I believe my upbringing has played a part in my artistic practice. Growing up in SoHo in the 1980's I saw the transformation of a neighborhood from industrial to commercial and residential. This experience is manifested in my work in the form of a nostalgic outlook towards the city's and my own history. My parents' house also affected me in a similar way. Built in 1819 the house has a history, which pre-dates SoHo's. The house was even designated a landmark in 1989 by New York's Landmarks Preservation Foundation which noted the buildings' Flemish bond brickwork and wrought iron stoop railing as well as the lands previous life as part of a 17th century farm owned by Peter Bayard, a brother-in-law of Peter Stuyvesant. My own bedroom was made up of hardwood floors, a tin ceiling, and even an exposed brick wall. This wall eventually became my first canvas.
SoHo offered an informal education in art. From a young age, my father exposed me to contemporary art by taking me to galleries, and introducing me to his artist-clients such as Judy Pfaff and Jeff Koons. My official education started and continued through high school at Friends Seminary, a Quaker school, on 16th Street in Manhattan. Daily school assemblies were an impressionable experience. There the school encouraged contemplation and self-expression in a historic 150 year-old meetinghouse. The space and architectural design of the meetinghouse, founded on principles of simplicity and symmetry, was somewhat impacting as well.
My desire to be in an urban environment influenced my choice to attend Trinity College in Hartford. There, my art background led me to study art history. A lot of my time at Trinity was spent in the painting studio as well as being a Disc Jockey at the college radio station. Hip Hop music was and still is of particular interest to me. Not only is it a musical genre, which grew from the urban psyche but is formed from an interest in the history of music. The technique of sampling involves layering sounds taken from obscure or forgotten music. The process of searching through old records and bringing out short portions of music seems to go hand in hand with a concept of abstraction and a technique of layering paint which tries to reveal times gone past. The practice of looping samples I feel is also visually connected with the preponderance of repetitive patterns or pervasiveness of grid-like geometrical forms in my images.
The work of artist William T. Williams has influenced me. Williams' paintings have always interested me for technical as well as aesthetic reasons. I continually admire the texture and physicality of the surface that several layers of paint generate in his work. Formally, his compositions are typically brightly colored and arranged with an abstract geometry. I have always thought these geometric arrangements and loud colors were visual representations of rhythm and sound found in music, and Williams' own words offer access to this interpretation. Williams' characterization of his own work not only involves a language of music but specifically jazz music. My paintings have a similar aesthetic and technical style, comprising layers of cracked surfaces of paint, lots of color, and arrangements of rectilinear geometrical patterns.
One of my paintings I feel exemplifies some of the themes I have discussed is entitled "Bubble gum" from 2008. I chose the title because of its color, which includes pink and purple, which reminded me of bubble gum.

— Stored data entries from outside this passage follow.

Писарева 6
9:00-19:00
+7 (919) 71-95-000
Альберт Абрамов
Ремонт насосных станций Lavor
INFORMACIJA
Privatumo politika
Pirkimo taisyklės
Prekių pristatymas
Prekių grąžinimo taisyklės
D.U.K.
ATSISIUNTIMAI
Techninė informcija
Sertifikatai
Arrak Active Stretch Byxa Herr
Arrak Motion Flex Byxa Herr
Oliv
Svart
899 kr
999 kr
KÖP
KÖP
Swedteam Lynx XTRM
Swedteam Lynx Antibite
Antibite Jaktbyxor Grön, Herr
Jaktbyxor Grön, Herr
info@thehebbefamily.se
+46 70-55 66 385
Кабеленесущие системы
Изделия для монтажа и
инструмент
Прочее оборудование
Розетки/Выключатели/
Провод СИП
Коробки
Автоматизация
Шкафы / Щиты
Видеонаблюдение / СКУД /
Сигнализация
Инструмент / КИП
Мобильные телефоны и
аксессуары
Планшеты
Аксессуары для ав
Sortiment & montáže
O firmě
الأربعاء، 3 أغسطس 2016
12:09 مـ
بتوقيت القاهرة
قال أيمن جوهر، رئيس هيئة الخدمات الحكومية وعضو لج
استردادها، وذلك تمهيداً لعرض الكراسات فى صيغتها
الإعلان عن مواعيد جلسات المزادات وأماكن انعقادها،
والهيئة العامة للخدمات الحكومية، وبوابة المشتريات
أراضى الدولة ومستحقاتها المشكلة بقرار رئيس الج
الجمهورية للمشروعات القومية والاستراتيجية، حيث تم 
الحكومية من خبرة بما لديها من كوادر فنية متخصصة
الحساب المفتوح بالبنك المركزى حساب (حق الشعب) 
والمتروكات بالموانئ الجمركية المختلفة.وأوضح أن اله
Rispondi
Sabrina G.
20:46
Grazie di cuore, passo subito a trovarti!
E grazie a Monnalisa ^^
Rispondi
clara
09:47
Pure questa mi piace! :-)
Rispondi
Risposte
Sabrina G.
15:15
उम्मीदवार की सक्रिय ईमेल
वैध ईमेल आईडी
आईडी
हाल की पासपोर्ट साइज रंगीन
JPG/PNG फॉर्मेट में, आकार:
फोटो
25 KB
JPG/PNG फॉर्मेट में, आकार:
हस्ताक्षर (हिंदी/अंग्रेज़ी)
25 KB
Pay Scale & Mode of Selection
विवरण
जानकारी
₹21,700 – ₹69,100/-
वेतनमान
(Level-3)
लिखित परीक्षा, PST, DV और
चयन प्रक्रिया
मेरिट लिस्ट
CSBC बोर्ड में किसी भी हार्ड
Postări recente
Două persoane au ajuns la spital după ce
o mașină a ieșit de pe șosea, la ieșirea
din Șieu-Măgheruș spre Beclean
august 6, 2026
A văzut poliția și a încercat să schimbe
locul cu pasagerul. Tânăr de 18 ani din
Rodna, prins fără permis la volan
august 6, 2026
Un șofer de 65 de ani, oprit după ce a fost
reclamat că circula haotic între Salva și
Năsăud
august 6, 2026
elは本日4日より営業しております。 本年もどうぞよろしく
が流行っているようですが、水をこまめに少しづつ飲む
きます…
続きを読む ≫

I felt this title also had substance because of my interest in hip-hop, sampling, and record collecting. The title refers to the use of 9th Creation's 1975 funk song entitled "Bubble gum" by hip-hop artists The Artifacts in their 1994 song "wrong side of da tracks". It is likely a song and artist I never would have heard of had it not been sampled by The Artifacts. In this way hip-hop production has informed me and brought to light countless songs and artists that now seem dated with the passing of time.
These concepts of history and urbanity have manifested in my work. While it is particularly visible in the multi-layered texture and aged look of the cracked paint it can be seen in platinum prints, or the faded appearance of pinhole images.